The bridge between HTTP and the AI graphs.

@router.post("/negotiate_email")
async def negotiate_email(request: NegotiationRequest):
    result = await neg_graph.ainvoke({
        "topic": request.topic,
        "our_position": request.our_position,
        "their_position": request.their_position,
        "category": request.category,
        "rounds": 0,
        "max_rounds": request.max_rounds,
        "history": [],
        "evaluator_decision": None,
        "agreement_reached": False,
    })
    return {
        "topic": request.topic,
        "rounds_completed": result["rounds"],
        "agreement_reached": result["agreement_reached"],
        "summary": result["evaluator_decision"].summary,
        "email_thread": [
            {"role": e.role, "subject": e.subject, "body": e.body}
            for e in result["history"]
        ],
    }
  • Asynchronous Execution: Like the formalizer, this uses ainvoke so that long negotiation loops don't block the entire server.
  • Summary Retrieval: Notice the check: result["evaluator_decision"].summary extracts the final verdict from the referee agent.

6. Available Tasks & Functional Logic

A. Multi-Agent Negotiation Simulation

Purpose: Helps users practice or simulate a difficult email negotiation before sending actual mail.

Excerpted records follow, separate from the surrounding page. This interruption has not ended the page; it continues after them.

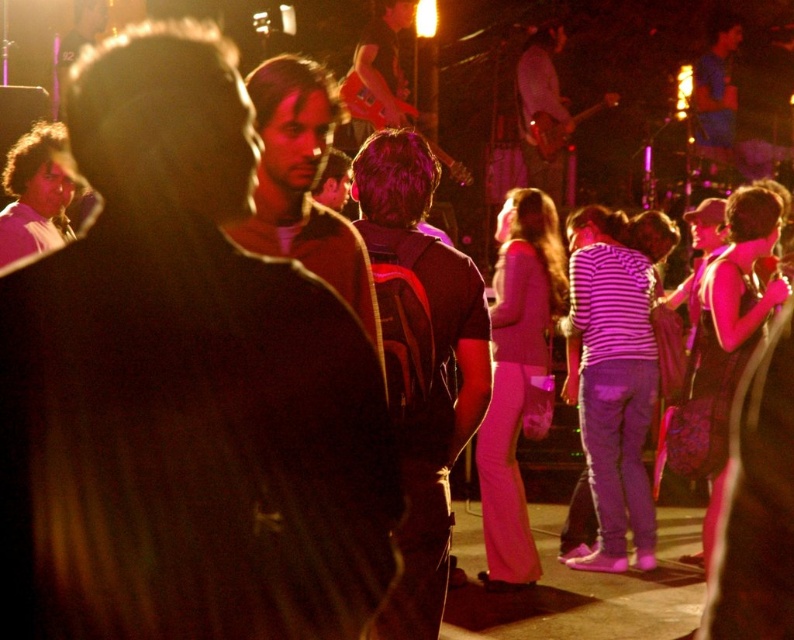
Between point (70, 500) and point (284, 77), which one is positioned behind?

Point (284, 77)

Locate an element on the screen. The image size is (794, 640). matte black shirt at center is located at coordinates (182, 387).

Is point (225, 326) positioned in front of point (438, 611)?

That is True.

What do you see at coordinates (182, 387) in the screenshot? I see `matte black shirt at center` at bounding box center [182, 387].

Between point (357, 426) and point (397, 317), which one is positioned in front?

Positioned in front is point (357, 426).

Find the location of a particular element. This screenshot has height=640, width=794. matte black shirt at center is located at coordinates (182, 387).

Who is taller, dark brown backpack at center or dark brown hair at center?

dark brown backpack at center

Is point (461, 397) positioned in front of point (359, 280)?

  • Proposer Agent: Acts as the user's advocate. It tries to achieve the user's "Our Position" using persuasive but professional language.
  • Responder Agent: Simulates the other party. It acts realistically—rejecting unfair offers and suggesting compromises.
  • Evaluator Agent: Acts as the "Referee." It reads the back-and-forth history and identifies when an agreement has been reached, providing a final summary of the agreed terms.

B. Legal & Contract Parser

Purpose: Simplifies "legalese" and identifies hidden risks in contracts.

  • Risk Scorecard: Identifies "Risk Flags" like indemnification, irrevocability, or sole discretion that might be dangerous for a user.
  • Commitment Extraction: Clearly lists all Obligations (what you MUST do) and Deadlines (WHEN you must do it).
  • Plain Summary: Translates complex legal clauses into 2-3 simple English sentences so anyone can understand what they are signing.